----- Data under study
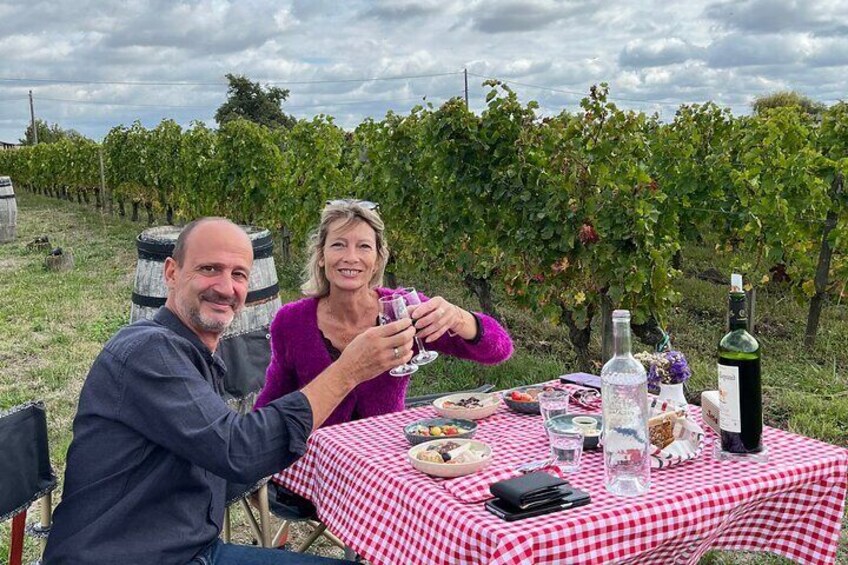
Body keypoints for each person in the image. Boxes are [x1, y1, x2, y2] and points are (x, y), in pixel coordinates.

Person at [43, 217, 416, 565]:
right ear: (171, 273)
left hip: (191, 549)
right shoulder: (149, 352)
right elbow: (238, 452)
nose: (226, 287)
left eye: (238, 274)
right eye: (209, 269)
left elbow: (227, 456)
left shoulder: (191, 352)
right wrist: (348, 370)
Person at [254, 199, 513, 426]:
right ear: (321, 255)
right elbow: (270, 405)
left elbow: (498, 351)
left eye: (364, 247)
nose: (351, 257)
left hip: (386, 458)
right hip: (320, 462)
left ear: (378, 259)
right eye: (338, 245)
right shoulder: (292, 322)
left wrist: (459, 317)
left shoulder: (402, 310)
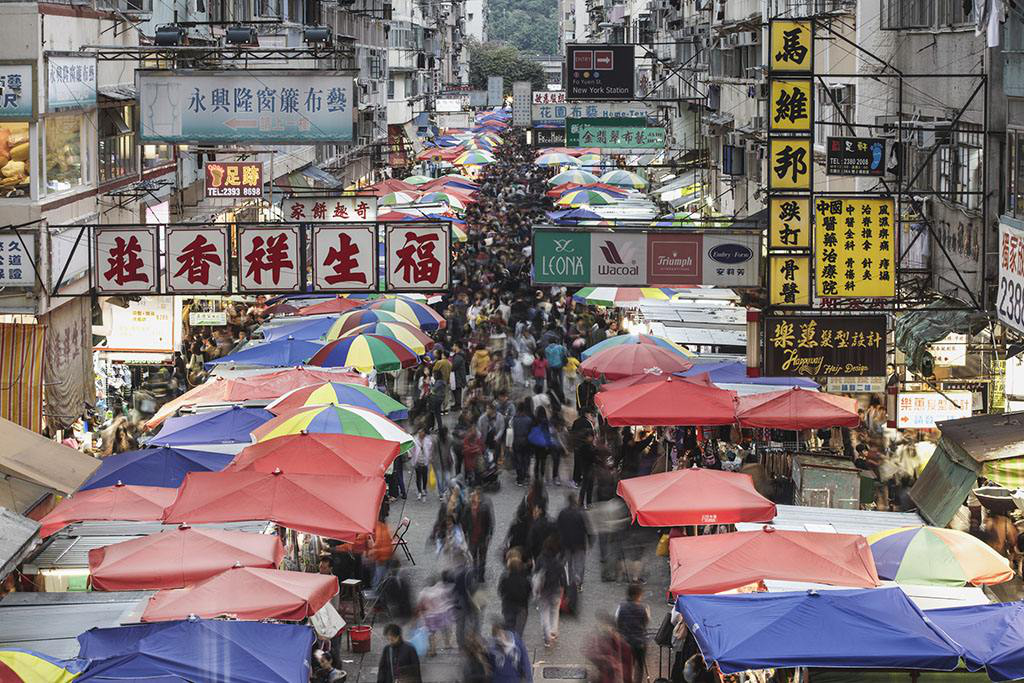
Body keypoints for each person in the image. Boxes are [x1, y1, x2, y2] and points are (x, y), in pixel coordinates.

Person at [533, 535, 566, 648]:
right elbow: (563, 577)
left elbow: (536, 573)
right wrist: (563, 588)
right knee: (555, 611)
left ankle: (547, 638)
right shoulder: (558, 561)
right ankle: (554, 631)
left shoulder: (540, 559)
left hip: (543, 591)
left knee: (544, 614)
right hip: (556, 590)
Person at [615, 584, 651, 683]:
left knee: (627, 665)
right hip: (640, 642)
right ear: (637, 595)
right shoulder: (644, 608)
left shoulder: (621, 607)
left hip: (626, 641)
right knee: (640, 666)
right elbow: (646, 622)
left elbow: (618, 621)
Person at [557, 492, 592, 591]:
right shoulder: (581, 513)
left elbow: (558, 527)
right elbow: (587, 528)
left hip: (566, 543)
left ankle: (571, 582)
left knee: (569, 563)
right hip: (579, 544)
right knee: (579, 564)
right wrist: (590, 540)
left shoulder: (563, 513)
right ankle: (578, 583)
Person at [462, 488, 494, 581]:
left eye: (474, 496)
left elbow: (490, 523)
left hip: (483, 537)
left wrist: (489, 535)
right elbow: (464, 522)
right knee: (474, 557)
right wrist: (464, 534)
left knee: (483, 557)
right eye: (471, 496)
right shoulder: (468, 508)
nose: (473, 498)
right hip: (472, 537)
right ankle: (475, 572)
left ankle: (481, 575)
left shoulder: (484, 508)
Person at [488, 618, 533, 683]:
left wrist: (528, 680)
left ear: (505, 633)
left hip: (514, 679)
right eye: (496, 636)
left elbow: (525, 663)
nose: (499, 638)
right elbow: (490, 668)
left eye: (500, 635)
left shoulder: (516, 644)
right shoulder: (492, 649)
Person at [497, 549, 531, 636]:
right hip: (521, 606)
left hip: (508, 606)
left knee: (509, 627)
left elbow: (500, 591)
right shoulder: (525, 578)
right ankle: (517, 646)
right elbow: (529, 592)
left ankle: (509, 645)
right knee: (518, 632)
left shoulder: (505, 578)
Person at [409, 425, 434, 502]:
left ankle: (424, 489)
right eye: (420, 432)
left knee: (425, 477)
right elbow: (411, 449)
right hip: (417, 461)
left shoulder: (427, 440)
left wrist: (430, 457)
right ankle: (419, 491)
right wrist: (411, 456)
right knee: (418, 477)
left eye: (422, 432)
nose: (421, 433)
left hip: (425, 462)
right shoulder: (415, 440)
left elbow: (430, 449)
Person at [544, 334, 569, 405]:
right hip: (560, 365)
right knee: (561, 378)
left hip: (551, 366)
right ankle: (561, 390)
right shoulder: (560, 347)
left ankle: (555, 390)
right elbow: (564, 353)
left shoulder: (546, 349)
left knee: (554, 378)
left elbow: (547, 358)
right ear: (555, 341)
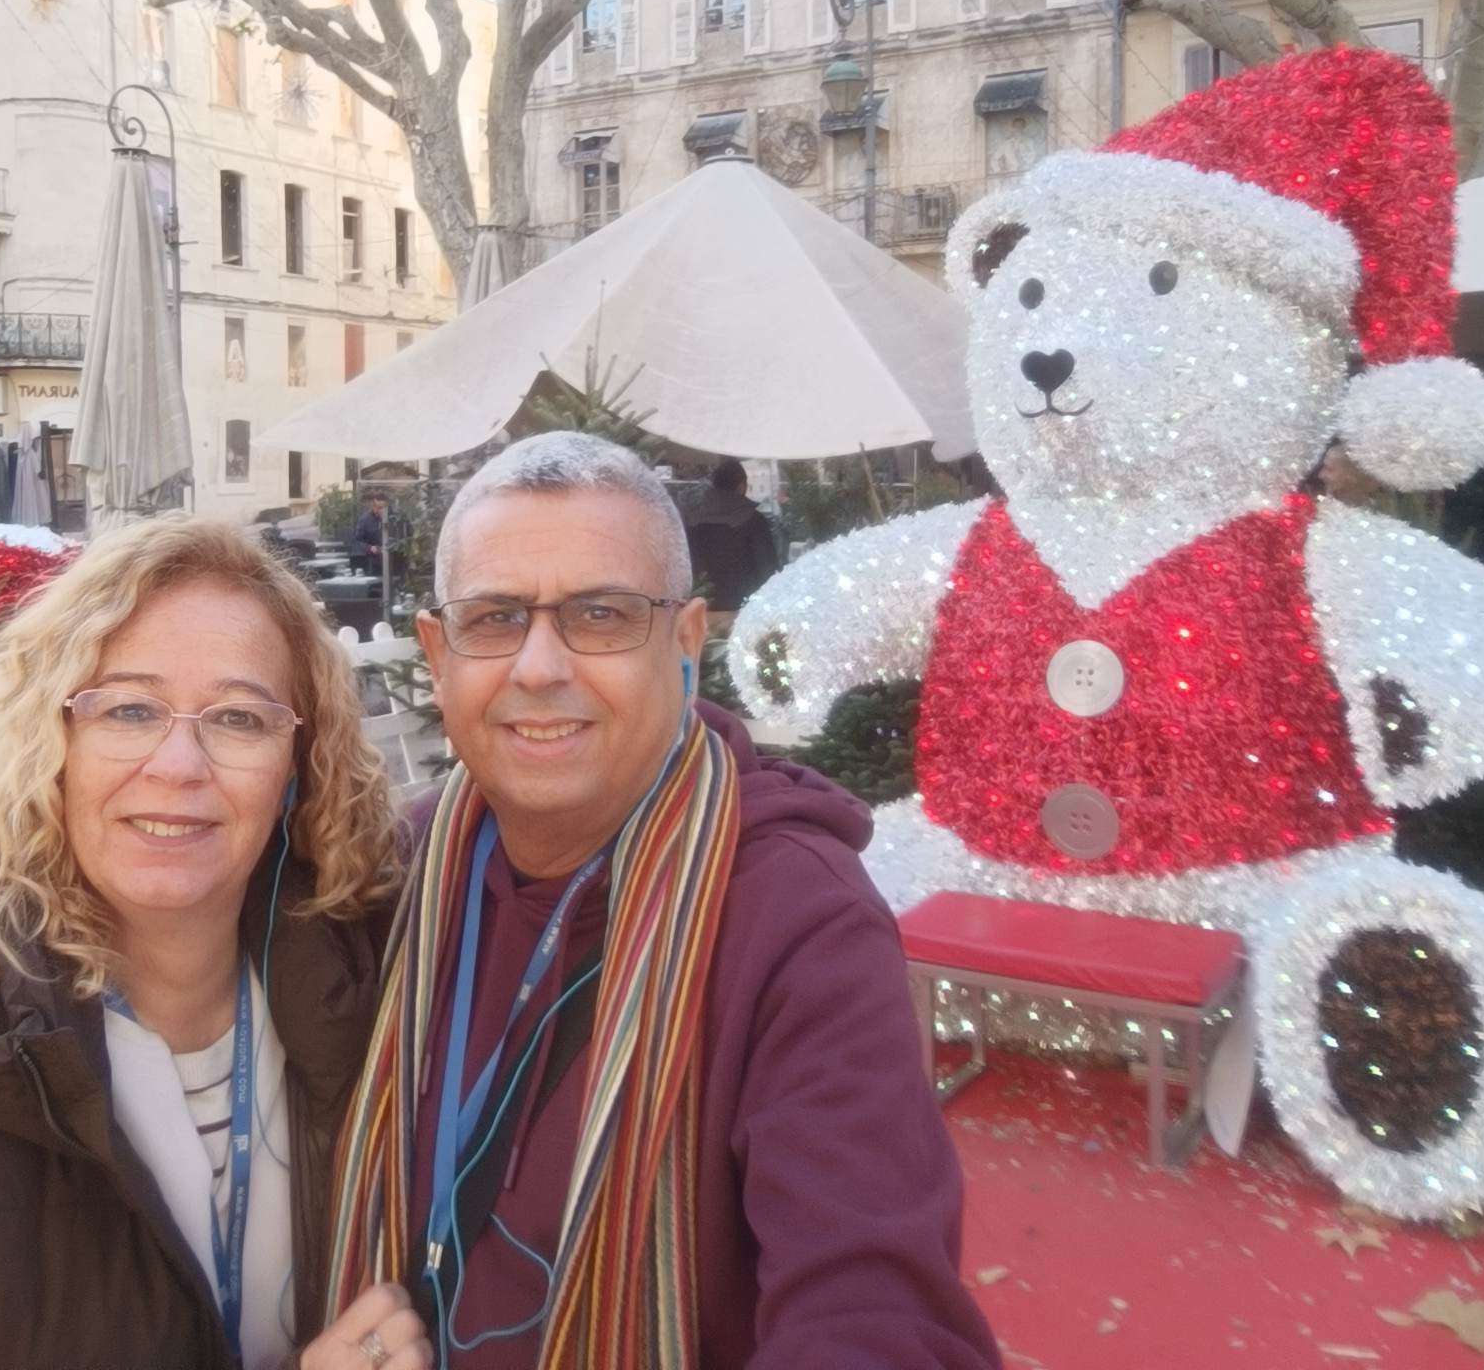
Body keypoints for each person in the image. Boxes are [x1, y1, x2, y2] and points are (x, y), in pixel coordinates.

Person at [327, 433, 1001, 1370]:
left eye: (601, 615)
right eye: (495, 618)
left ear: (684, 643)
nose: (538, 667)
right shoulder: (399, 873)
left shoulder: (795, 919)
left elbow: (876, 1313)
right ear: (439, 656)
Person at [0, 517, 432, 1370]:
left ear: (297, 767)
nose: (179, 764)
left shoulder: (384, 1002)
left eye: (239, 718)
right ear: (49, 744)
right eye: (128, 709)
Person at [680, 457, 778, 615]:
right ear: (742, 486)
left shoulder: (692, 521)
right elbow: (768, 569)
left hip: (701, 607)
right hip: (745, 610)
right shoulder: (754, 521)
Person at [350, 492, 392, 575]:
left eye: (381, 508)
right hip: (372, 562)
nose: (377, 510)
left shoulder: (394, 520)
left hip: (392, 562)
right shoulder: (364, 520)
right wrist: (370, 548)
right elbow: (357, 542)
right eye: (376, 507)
----------
◆ Task objective ◆
The answer should consist of all lines from the records above that hold the word "nose".

◆ Output below ◆
nose: (226, 287)
nose: (351, 257)
nose: (473, 498)
nose: (499, 638)
nose: (421, 433)
nose: (538, 667)
nose: (179, 764)
nose: (377, 510)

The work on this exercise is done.